Car, la reconnaissance des grades, leur transposition au sein d'une armée classique doivent obéir à des critères pour disposer d'une armée performante et dissuasive. Car, un général auto-proclamé dans la rébellion, dans un petit coin de la brousse d'une superficie de 1 km2 n' a pas de place au sein d' une armée régulière et classique. Sauf bien sûr s'il consent à se soumettre à toutes les épreuves. Voilà pourquoi le brassage et le mixage n' ont jamais réussi dans aucun pays du monde. Même pour la paix, la RDC ne pourra faire exception. Cela est du ressort du miracle.
Si le Gouvernement est accusé, c'est que pendant les négociations, cet aspect du problème n' a pas été pris en compte. Pour preuve, les institutions nationales ne se sont jamais appropriées cette démarche.
Vent électoral dans les Grands Lacs
La création de cette alliance n'inspire nullement quiétude. Elle intervient juste au moment où des élections doivent avoir lieu au Burundi, Rwanda et en RDC. Mais aussi au Soudan où le vote est intervenu dimanche denier. Il s'agit ici des élections de l'espoir et du désespoir.
Espoir parce qu'elles pourraient permettre aux pays de la région d'effectuer un bond en avant en matière de paix, de sécurité et surtout de développement.
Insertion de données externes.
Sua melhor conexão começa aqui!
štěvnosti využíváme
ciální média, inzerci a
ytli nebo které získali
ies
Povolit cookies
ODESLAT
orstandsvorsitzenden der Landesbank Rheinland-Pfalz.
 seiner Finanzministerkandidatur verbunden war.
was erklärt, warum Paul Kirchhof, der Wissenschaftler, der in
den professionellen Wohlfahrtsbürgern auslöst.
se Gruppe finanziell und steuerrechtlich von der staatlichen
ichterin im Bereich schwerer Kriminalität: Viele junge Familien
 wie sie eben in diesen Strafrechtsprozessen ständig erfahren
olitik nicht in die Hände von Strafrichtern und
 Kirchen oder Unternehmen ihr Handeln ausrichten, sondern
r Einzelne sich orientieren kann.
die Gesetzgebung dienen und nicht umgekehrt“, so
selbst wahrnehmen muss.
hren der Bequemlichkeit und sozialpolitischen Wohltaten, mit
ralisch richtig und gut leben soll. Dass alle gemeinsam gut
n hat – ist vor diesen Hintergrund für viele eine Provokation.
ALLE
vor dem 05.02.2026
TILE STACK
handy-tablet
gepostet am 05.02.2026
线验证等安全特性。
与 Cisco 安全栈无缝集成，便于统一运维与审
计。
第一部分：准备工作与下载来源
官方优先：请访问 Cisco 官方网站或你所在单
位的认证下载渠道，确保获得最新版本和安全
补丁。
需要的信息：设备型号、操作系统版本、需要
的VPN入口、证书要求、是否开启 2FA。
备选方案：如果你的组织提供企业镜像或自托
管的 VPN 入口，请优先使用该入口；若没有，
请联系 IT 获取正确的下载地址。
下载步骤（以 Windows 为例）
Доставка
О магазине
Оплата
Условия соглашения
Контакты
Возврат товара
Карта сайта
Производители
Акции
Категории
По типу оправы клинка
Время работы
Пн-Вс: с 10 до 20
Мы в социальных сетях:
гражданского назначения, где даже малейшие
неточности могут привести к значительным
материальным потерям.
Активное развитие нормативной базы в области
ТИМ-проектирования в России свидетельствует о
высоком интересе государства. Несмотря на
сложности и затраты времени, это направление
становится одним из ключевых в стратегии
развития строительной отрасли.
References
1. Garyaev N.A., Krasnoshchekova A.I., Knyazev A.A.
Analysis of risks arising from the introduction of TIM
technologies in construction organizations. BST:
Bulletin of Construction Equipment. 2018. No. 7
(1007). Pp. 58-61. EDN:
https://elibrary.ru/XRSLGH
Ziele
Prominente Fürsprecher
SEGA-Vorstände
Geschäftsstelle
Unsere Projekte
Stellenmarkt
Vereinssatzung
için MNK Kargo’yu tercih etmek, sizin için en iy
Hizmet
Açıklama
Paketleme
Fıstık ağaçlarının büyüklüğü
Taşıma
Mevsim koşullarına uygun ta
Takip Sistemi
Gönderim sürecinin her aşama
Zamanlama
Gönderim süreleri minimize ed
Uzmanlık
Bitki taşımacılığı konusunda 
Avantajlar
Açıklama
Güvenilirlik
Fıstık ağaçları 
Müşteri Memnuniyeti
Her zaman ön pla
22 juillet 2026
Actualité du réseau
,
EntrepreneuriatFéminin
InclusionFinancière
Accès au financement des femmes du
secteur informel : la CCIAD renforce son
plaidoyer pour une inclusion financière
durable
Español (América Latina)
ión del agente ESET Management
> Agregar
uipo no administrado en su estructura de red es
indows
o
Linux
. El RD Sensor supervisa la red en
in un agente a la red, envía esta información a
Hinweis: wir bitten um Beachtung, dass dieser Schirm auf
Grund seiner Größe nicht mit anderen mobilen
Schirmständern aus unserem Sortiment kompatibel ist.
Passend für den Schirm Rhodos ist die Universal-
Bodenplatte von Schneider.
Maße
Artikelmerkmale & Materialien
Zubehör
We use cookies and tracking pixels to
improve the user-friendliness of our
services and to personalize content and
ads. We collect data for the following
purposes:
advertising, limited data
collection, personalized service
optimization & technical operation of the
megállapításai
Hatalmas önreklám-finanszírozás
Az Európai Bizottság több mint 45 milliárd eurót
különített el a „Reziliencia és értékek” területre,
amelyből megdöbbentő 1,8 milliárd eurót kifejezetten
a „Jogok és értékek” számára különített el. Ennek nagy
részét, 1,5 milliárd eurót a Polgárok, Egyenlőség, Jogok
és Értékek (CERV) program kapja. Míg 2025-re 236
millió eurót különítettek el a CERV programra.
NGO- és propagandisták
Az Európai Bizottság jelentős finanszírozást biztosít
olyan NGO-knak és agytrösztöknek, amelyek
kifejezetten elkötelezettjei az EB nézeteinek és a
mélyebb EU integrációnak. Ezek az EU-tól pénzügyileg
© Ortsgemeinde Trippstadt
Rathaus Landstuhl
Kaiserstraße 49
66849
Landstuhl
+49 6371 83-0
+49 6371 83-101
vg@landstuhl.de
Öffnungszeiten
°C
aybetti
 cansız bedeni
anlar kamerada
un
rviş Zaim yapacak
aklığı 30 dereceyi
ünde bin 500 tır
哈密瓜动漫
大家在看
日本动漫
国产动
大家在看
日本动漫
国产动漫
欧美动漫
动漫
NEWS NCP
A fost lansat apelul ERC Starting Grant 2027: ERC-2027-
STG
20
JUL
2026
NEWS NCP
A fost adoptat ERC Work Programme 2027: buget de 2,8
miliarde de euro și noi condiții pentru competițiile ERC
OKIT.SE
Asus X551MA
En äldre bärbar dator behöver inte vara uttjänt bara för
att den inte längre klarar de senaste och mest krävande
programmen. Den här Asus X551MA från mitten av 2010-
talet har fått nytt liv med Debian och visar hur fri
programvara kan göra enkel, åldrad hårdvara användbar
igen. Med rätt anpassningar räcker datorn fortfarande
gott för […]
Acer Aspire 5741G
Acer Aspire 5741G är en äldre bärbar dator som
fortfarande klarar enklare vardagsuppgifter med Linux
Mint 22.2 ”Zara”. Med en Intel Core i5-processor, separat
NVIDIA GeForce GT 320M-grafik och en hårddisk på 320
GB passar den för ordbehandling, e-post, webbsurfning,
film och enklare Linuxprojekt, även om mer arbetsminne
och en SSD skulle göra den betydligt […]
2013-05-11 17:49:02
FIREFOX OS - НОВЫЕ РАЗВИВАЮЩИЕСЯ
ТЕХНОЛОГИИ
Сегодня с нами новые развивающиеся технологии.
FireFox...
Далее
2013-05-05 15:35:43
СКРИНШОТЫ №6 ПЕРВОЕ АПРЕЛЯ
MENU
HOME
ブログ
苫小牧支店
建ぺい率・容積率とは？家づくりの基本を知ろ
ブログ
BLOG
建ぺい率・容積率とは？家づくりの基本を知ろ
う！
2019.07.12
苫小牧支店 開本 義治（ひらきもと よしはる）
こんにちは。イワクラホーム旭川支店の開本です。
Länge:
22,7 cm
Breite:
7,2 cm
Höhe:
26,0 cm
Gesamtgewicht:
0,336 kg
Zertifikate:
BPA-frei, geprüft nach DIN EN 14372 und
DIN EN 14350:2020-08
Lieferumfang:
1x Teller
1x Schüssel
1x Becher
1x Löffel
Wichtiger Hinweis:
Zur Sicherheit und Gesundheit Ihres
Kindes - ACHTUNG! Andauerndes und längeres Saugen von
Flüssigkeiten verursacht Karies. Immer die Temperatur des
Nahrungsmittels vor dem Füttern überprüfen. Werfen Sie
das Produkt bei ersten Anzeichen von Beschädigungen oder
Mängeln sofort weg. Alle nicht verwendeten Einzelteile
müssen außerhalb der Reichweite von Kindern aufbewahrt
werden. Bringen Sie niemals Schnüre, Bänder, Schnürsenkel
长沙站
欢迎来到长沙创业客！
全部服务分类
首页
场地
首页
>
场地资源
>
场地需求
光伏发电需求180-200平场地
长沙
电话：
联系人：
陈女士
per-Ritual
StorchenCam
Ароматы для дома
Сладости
Désespoir parce que tout conflit armé dans un pays de la région a des répercussions sur les autres. Or quand on sait que l' Europe et les Etats-Unis s'affrontent dans cette région pour le contrôle des minerais, et que la percée de la Chine en Afrique est très mal perçue dans le bloc occidental, les groupes armés de la région demeurent effectivement des forces négatives. Des «pions» des forces occultes pour entretenir le syndrome de la guerre en République démocratique du Congo.